Privatization: The Motor City's Renaissance Engine


Antoine de la Mothe Cadillac never could have guessed that the small fort he established in 1701 along the strait between Lake St. Clair and Lake Erie would become home to millions of people — including people like Henry Ford, whose vision transformed the entire world.

Indeed, Detroit has nearly three hundred glorious years of history to look back upon with pride, but it is the city's future that is the focus of this issue of Michigan Privatization Report. And that future is in some doubt.

When Mayor Dennis Archer took office in 1993, public officials and media figures heralded the dawn of a "Detroit renaissance" that would dramatically improve the city and its negative image. Today, while there is some good news to report, crime and tax rates remain high and poor schools and a crumbling infrastructure continue to pose barriers to a full-fledged economic recovery.

What is needed in Detroit is nothing short of a fiscal-policy and public-management revolution; one that cuts wasteful spending and punitive taxes across the board, reduces bureaucratic regulation, and improves services for the city's residents and businesses. In short, Detroit needs a comprehensive privatization program.

Heavy burden of government

Since 1950, Detroit has lost 46 percent of its population to its suburbs, other Michigan communities, and other states. While its tax base has eroded, the size of city government has not decreased correspondingly: The number of city employees has shrunk only 30 percent. Remaining residents are left to shoulder a heavier tax burden.

The city government is in fact the second-largest employer in Detroit, behind only Detroit Public Schools. Of the city's 25 biggest employers, state, county and city governments provide a combined 40 percent of jobs. By contrast, the same government units provide only 30 percent of jobs in Chicago. This top-heavy bureaucracy has placed an enormous burden on city taxpayers.

To reverse the flow of people, jobs, and entrepreneurial talent out of the city, Detroit officials must work to dramatically reduce the crushing tax and regulatory burden on citizens and businesses. If they do not, the next recession could bring financial disaster in the absence of a state or federal bailout.

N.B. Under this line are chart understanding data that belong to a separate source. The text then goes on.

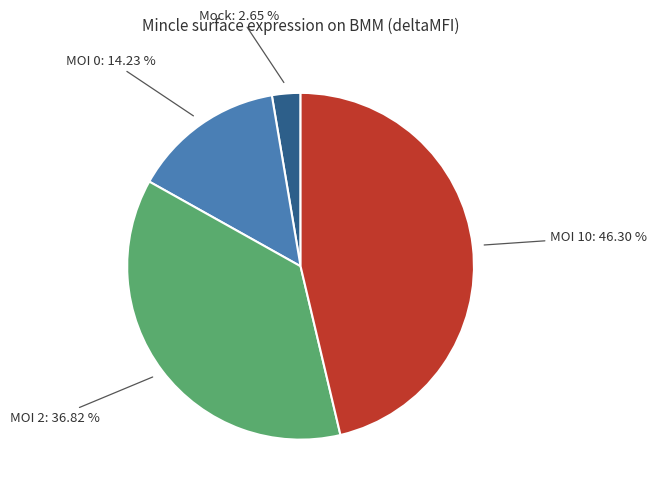

Combined, do MOI 2 and MOI 10 account for over 50%?

Yes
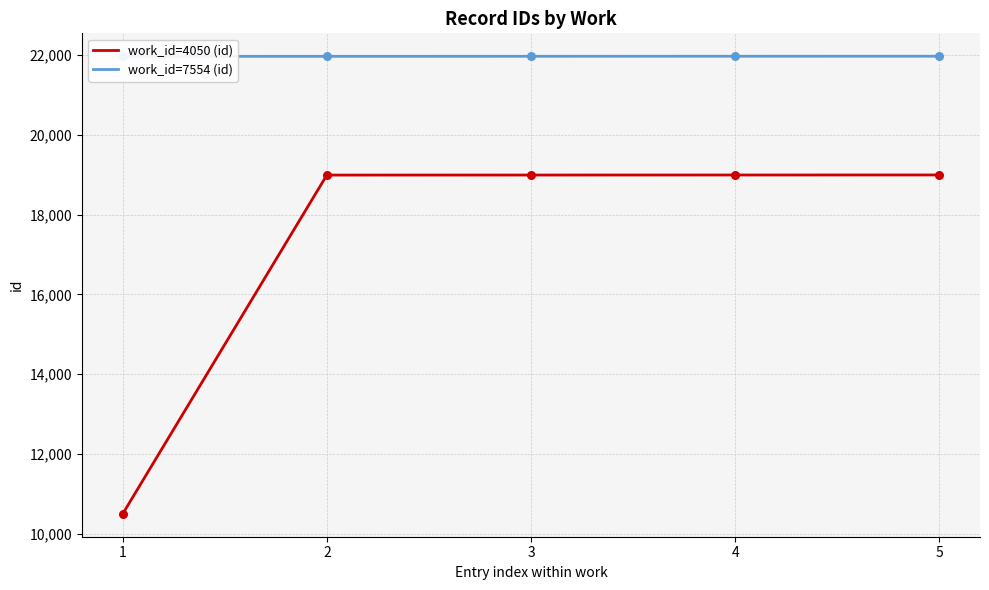

Which series reaches the maximum Y coordinate?

work_id=7554 (id)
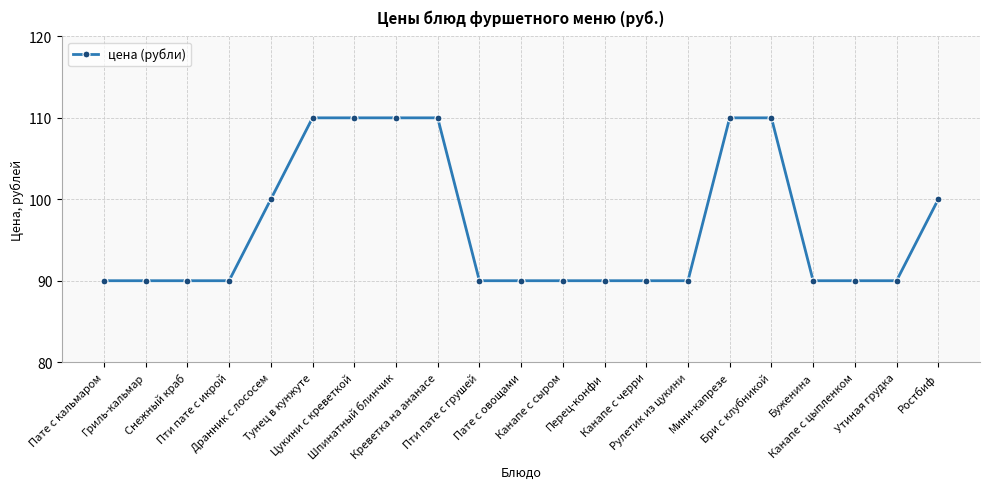

What is the label of the 1st point from the left?

Пате с кальмаром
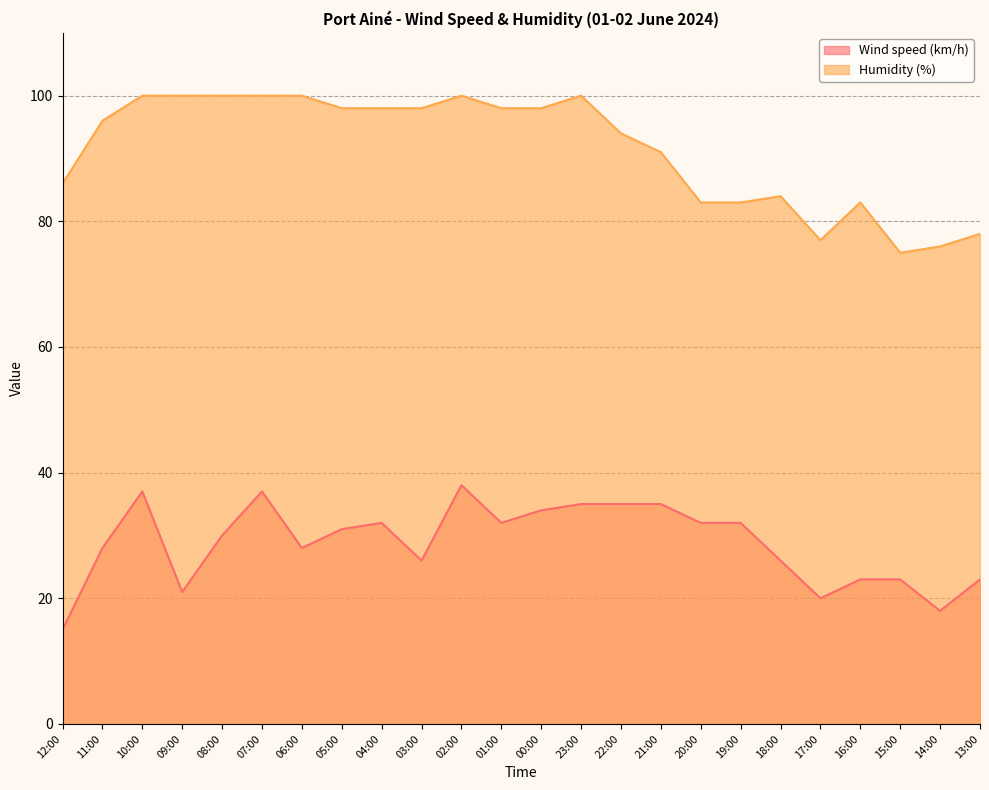

How many data points in Humidity (%) are less than 98?

12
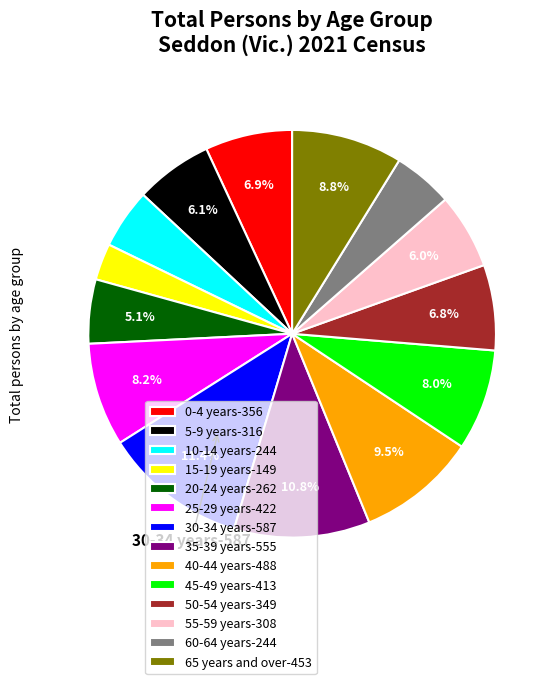

Does 10-14 years represent more than half of the total?

No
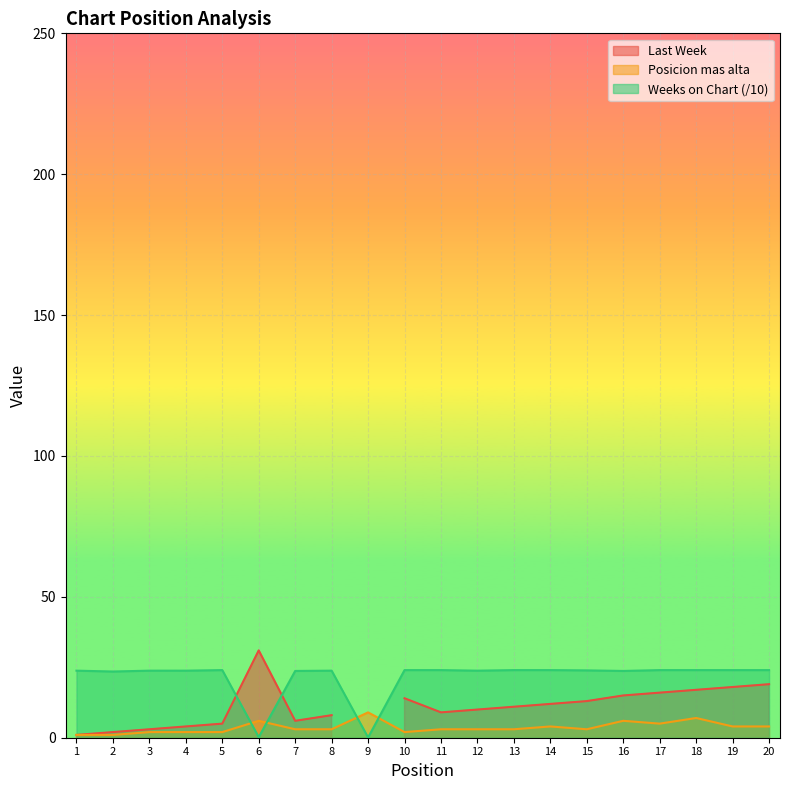

True or false: Weeks on Chart has a value of 23.8 at 1.

True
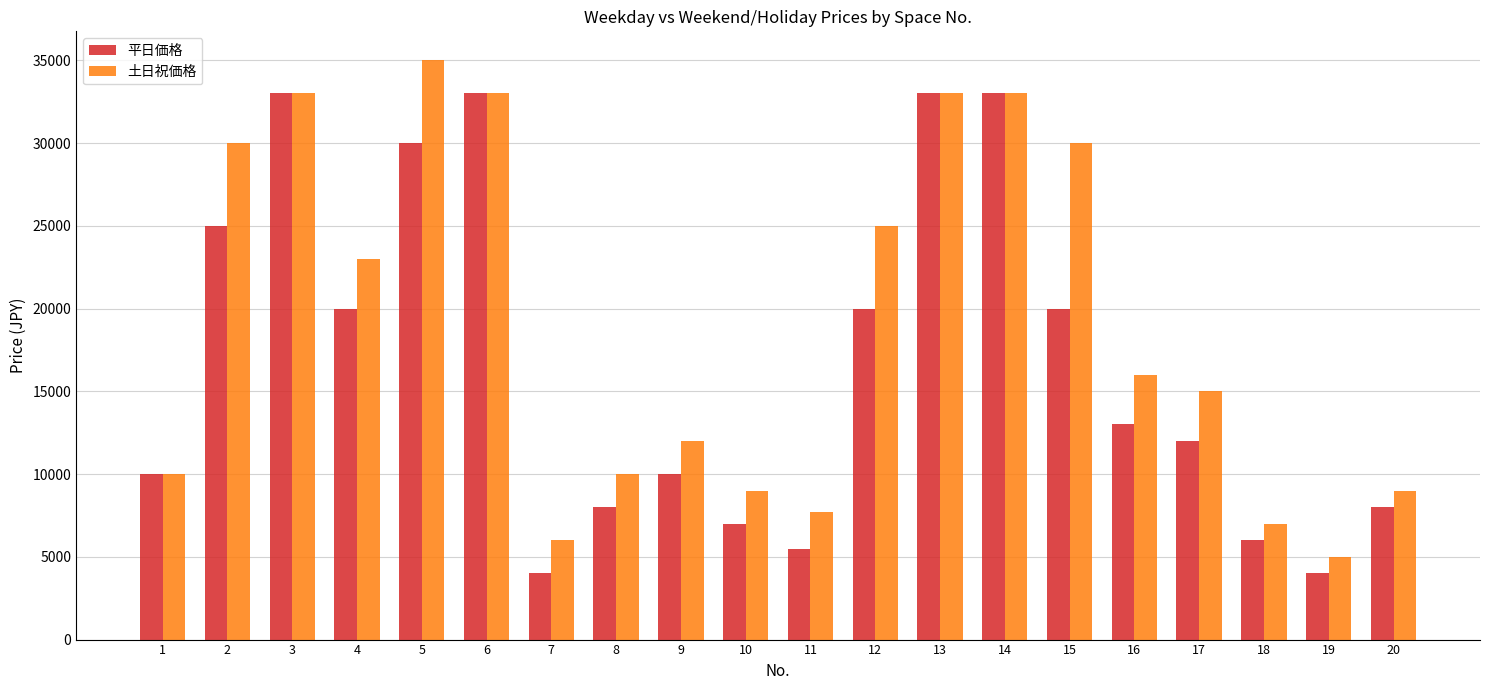

The 土日祝価格 series shows 6000 at 7. True or false?

True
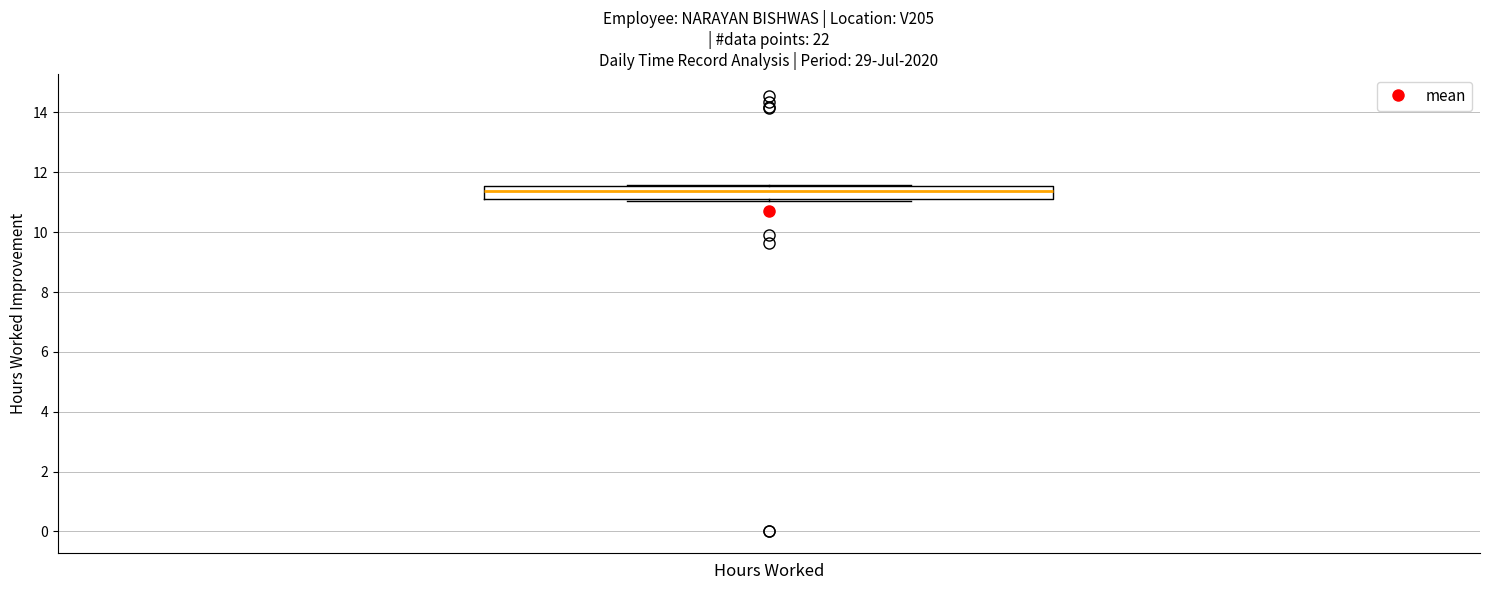

Transcribe this box plot: give where the median line is, the range the box spans, and where the two whiskers end, as read against the y-axis. The values are not printed on the chart, so give them approximately, as read against the axis.

median 11.4, box 11.2 to 11.6, whiskers 11.0 to 11.6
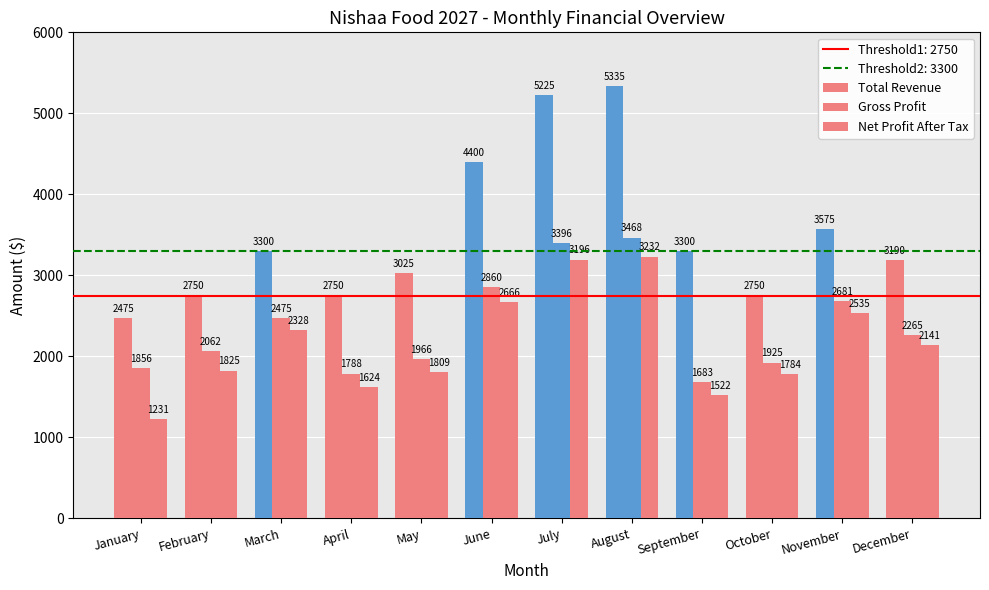

What is the difference between the highest and lowest values at December?

1048.8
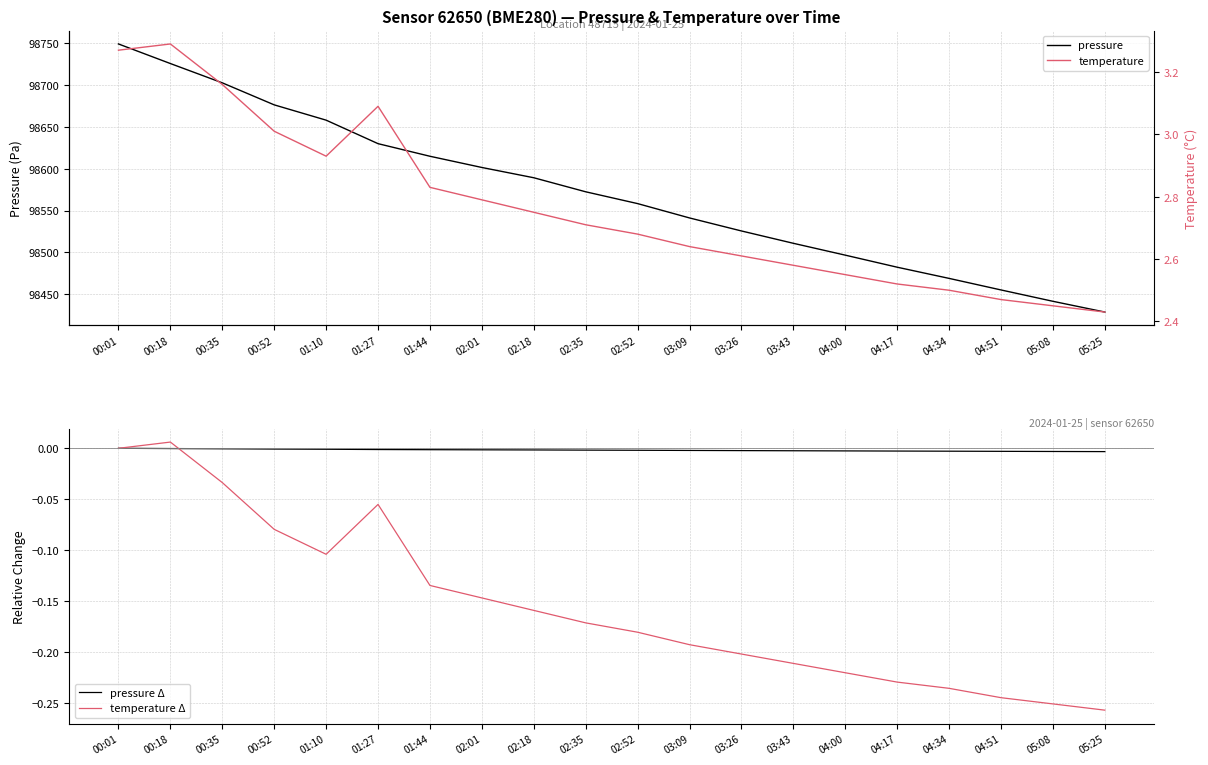

Does the chart have visible grid lines?

Yes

What can privatization do?

This issue of Michigan Privatization Report is divided into two major sections that detail ways Detroit can set its financial house in order: divestiture (selling city assets outright) and outsourcing (contracting out for particular services). Proposals show how officials could cut spending by more than $207 million, allowing the city to reduce onerous and economically destructive personal and corporate income taxes. The sale of certain city-owned assets also could generate an enormous windfall of $2.4 billion, and annual property tax revenues from the subsequent private ownership of Belle Isle and Cobo Arena alone could total over $15 million.

Critics of many of these proposals likely will argue they are too "radical" or that they will harm city employees.

However, these criticisms are either overblown or unfounded. First, to complain of the boldness of a measure is not to refute its efficacy. And second, while it may be true that some city employees will be adversely affected by change — in the short term, as the city's economy adjusts to better, more efficient ways — in the long term, all Detroit workers will benefit from living and working in a city that promotes and encourages economic prosperity, rather than strangling it.

Detroit has many talented and caring people who are just waiting for the city's mind-boggling maze of tax and regulatory barriers to be removed so that they can unleash their creative powers to build better lives for themselves, their families, and their neighbors.

Michigan Privatization Report is dedicated to a bold vision that will inspire the kind of financial and cultural renaissance that many have long hoped Michigan's largest city would experience. Failure to act can mean only that Detroit's people will continue to depart, taking their money and entrepreneurial and artistic talents with them.

Michael LaFaive is managing editor of Michigan Privatization Report.